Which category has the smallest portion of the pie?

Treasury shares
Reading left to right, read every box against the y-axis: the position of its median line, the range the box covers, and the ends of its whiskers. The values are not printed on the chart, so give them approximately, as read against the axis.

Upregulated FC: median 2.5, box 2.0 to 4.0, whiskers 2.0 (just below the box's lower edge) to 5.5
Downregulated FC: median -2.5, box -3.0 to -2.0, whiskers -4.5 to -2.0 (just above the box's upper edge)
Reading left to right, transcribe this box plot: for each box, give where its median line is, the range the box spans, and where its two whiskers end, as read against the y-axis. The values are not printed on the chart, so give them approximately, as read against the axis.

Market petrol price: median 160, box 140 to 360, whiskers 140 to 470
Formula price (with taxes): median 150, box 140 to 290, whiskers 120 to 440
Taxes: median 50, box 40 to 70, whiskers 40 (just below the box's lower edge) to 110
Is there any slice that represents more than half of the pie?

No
-=-=-=-=-
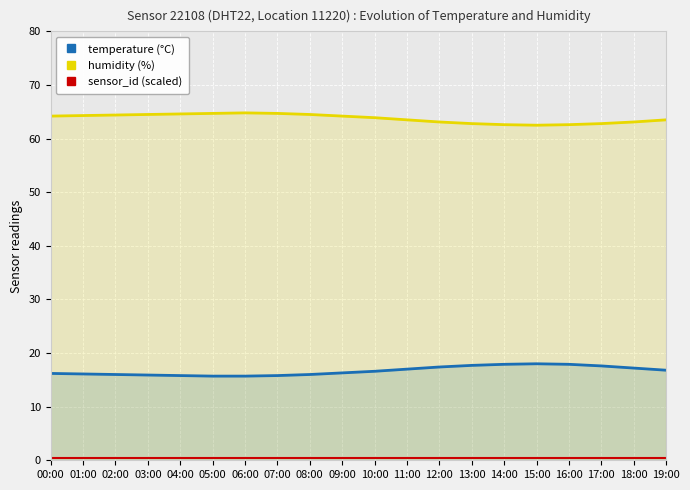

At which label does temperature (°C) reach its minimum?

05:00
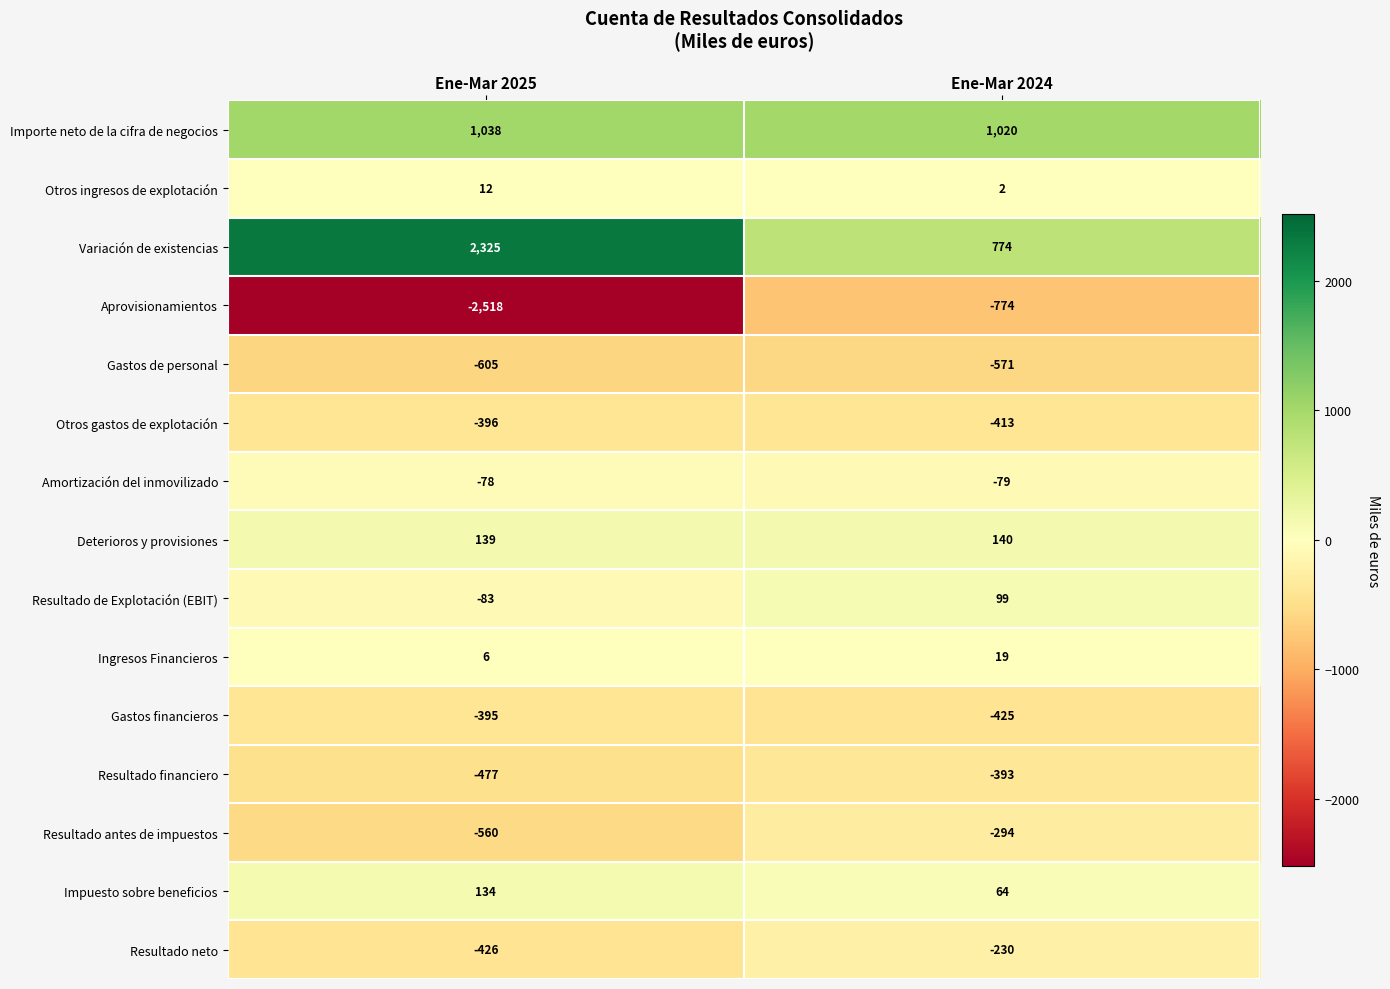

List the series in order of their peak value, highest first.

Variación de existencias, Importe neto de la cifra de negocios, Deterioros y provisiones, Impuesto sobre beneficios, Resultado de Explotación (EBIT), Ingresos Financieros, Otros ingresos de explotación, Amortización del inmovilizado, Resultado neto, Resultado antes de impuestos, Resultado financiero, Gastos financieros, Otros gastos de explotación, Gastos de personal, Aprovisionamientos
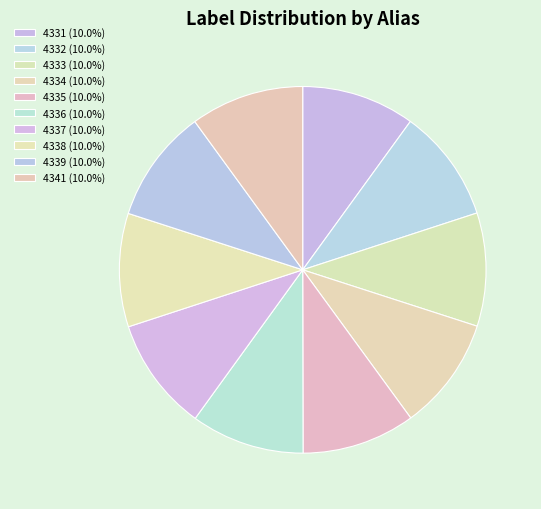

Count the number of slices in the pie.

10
-=-=-=-=-
**Your task:**
Reproduce the part that opens with the line containing "Which category has" and closes with the line containing "Is there any", changing "y-axis" to "vertical axis" wherever it occurs and leaving all else as it stands.

**Answer to this problem:**
Which category has the smallest portion of the pie?

Treasury shares
Reading left to right, read every box against the vertical axis: the position of its median line, the range the box covers, and the ends of its whiskers. The values are not printed on the chart, so give them approximately, as read against the axis.

Upregulated FC: median 2.5, box 2.0 to 4.0, whiskers 2.0 (just below the box's lower edge) to 5.5
Downregulated FC: median -2.5, box -3.0 to -2.0, whiskers -4.5 to -2.0 (just above the box's upper edge)
Reading left to right, transcribe this box plot: for each box, give where its median line is, the range the box spans, and where its two whiskers end, as read against the vertical axis. The values are not printed on the chart, so give them approximately, as read against the axis.

Market petrol price: median 160, box 140 to 360, whiskers 140 to 470
Formula price (with taxes): median 150, box 140 to 290, whiskers 120 to 440
Taxes: median 50, box 40 to 70, whiskers 40 (just below the box's lower edge) to 110
Is there any slice that represents more than half of the pie?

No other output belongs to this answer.